Si la multiplication des incendies de forêt fait craindre un été difficile partout au Canada, des météorologues et des spécialistes préviennent que ces phénomènes prendront fort probablement de l’ampleur dans les prochaines années. Et il faudra s’y préparer. Entrevue avec Jean-Pierre Blanchet, professeur au département des sciences de la Terre et de l’atmosphère de l’Université du Québec à Montréal (UQAM).

Pourquoi voit-on autant d’incendies se propager actuellement ?

On est dans une période où les sécheresses augmentent beaucoup à travers le Canada, mais ce qui augmente le plus, c’est la variabilité climatique.
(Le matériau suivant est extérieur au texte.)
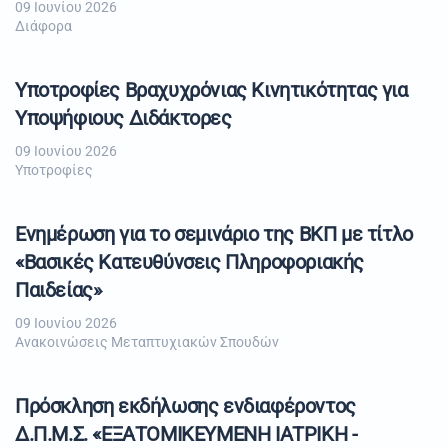
09 Ιουνίου 2026
Διάφορα
Υποτροφίες Βραχυχρόνιας Κινητικότητας για
Υποψήφιους Διδάκτορες
09 Ιουνίου 2026
Υποτροφίες
Ενημέρωση για το σεμινάριο της ΒΚΠ με τίτλο
«Βασικές Κατευθύνσεις Πληροφοριακής
Παιδείας»
09 Ιουνίου 2026
Ανακοινώσεις Μεταπτυχιακών Σπουδών
Πρόσκληση εκδήλωσης ενδιαφέροντος
Δ.Π.Μ.Σ. «ΕΞΑΤΟΜΙΚΕΥΜΕΝΗ ΙΑΤΡΙΚΗ -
On voit de plus en plus des périodes très humides, avec beaucoup de précipitations, puis des périodes très sèches. En plus de tout ça, il y a des orages plus abondants qui ont tendance à allumer des feux. De tous les côtés, ça nous bombarde en ce moment. C’est tout un concours de circonstances, ou du moins plusieurs conditions qui s’enclenchent de façon assez brusque.

En quoi les changements climatiques y contribuent-ils ?

Il y a plusieurs choses. Mais principalement, c’est que de nos jours, même lors de précipitations abondantes, on voit que le sol est relativement sec et donc, il n’absorbe pas bien l’eau. Ça accentue le problème et ça fait aussi beaucoup d’érosion, ce qui contribue à affaiblir les arbres, à avoir une végétation moins forte. On n’est pas les seuls. Mondialement, beaucoup de gens sont affectés de façon similaire, en Australie par exemple ou en Europe, autour de la Méditerranée, notamment.

Quel est le principal défi cette année, outre la taille des incendies de forêt ?

C’est vraiment que ce soit à grande échelle. Les forêts deviennent nettement plus sèches sur de grandes régions partout au Canada, donc le terrain à risque est beaucoup plus grand. Si on pense à la Californie il y a quelques années, la sécheresse vive était surtout sur la côte ouest américaine, alors que chez nous, ça se voit sur une grande partie du territoire. Ça rend très difficile pour les autorités de déployer de grands moyens partout pour pallier toute la situation. Il y a des choix à faire.

Doit-on s’inquiéter que ça empire encore davantage ?

À court terme, c’est dur à dire. Mais à moyen et long terme, ça va prendre de l’ampleur, c’est juste un début. Tout ça va devenir de plus en plus important. Si on arrêtait maintenant de produire des GES, ça prendrait une cinquantaine d’années avant de commencer à rétablir un équilibre. Heureusement, la bonne nouvelle, c’est que l’Agence spatiale canadienne a maintenant de nouveaux satellites pour mesurer et suivre les incendies de forêt de façon plus détaillée.

Comme citoyen, quel message doit-on retenir face à tout ça ?

Ça fait longtemps qu’on en parle, du climat qui allait se réchauffer et des conséquences que ça allait avoir. On en parlait dans les années 1980 et personne ne nous croyait. Là, les gens commencent à le réaliser. La planète se comporte un peu comme un fumeur qui se dit : ce n’est pas grave, je peux en fumer encore une. Tant qu’on n’est pas coincés dans des situations extrêmes, on a de la difficulté à prendre des décisions. Mais on va devoir les prendre rapidement.